I grew up in California and have lived pretty much all my life there. The Carl’s Jr. burger chain, itself born in Southern California, has always been a cultural fixture for me in the western United States. Knowing that they didn’t have Carl’s back east was one of those sad little things about moving to Florida that I was going to have to get used to.

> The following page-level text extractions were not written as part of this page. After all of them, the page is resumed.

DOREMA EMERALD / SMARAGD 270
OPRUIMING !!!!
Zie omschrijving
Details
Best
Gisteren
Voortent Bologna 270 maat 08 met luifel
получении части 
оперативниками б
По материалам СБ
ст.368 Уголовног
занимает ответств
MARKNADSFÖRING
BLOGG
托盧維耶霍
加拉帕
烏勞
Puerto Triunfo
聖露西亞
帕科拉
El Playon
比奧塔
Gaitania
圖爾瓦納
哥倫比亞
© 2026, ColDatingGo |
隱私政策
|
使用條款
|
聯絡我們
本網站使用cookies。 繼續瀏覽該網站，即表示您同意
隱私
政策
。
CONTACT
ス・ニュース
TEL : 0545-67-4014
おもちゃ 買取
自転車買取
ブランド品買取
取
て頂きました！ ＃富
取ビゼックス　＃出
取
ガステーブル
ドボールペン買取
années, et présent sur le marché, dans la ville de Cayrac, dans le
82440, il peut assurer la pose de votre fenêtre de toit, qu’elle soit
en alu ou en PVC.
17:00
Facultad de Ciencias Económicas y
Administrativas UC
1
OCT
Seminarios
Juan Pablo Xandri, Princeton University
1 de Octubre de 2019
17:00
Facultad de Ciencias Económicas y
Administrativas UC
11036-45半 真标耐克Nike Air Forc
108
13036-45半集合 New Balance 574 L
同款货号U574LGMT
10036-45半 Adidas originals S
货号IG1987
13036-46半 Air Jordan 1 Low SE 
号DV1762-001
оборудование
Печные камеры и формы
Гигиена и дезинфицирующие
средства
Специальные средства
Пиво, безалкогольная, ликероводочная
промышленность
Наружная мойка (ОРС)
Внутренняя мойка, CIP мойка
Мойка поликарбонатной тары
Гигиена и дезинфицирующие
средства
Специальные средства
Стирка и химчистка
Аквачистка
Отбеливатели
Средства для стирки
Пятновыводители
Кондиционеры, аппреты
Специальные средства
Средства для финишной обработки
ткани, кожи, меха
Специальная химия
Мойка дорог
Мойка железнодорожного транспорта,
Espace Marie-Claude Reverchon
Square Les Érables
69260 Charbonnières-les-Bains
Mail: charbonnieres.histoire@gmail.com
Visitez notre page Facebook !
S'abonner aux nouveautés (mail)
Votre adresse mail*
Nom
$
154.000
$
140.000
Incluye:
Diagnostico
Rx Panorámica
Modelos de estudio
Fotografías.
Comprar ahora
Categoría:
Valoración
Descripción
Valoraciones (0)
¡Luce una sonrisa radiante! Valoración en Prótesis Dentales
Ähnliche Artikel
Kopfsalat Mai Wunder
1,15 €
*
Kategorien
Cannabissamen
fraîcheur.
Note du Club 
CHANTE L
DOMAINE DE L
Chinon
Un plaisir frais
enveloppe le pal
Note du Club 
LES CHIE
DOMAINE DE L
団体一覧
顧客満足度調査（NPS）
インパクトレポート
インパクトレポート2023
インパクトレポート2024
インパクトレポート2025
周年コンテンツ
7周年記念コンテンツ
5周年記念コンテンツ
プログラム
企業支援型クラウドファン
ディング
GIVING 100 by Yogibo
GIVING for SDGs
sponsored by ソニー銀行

Driving down I-10 in the middle of the South somewhere, though, I started seeing a familiar logo on the Gas-Food-Lodging signs. Perhaps fatigue from the long drive had made me hallucinate? But no, I got a good up-close look at one next to a gas station in northern Florida:

Oh look, a Carl'... wha?

Even the web sites are the same… Carl’s vs Hardee’s

Well, a quick peek through the company history pages indicates that Carl Karcher Enterprises bought out the Hardee’s chain in the 1990s, and started rebranding it in the 2000s with the “new look” (apparently the Carl’s logo) and new menu items. It’s kind of… creepy nonetheless. I guess they didn’t want to lose local brand recognition by changing the name, but adopting a different logo seems kind of weird.

Combining the maps from the store locators, it seems there’s no territorial overlap between the Carl’s and Hardee’s chains:

Carls and Hardees maps combined

Only Oklahoma has both; there’s one Hardee’s way out East, but it’s miles away from the nearest Carl’s. Both chains are missing in the Northeast, which is probably why I haven’t stumbled on any Hardee’s back east before…

Looks like there is a Hardee’s in town here in St. Pete, I’ll have to track it down and see if the inside is as eerily familiar as the outside.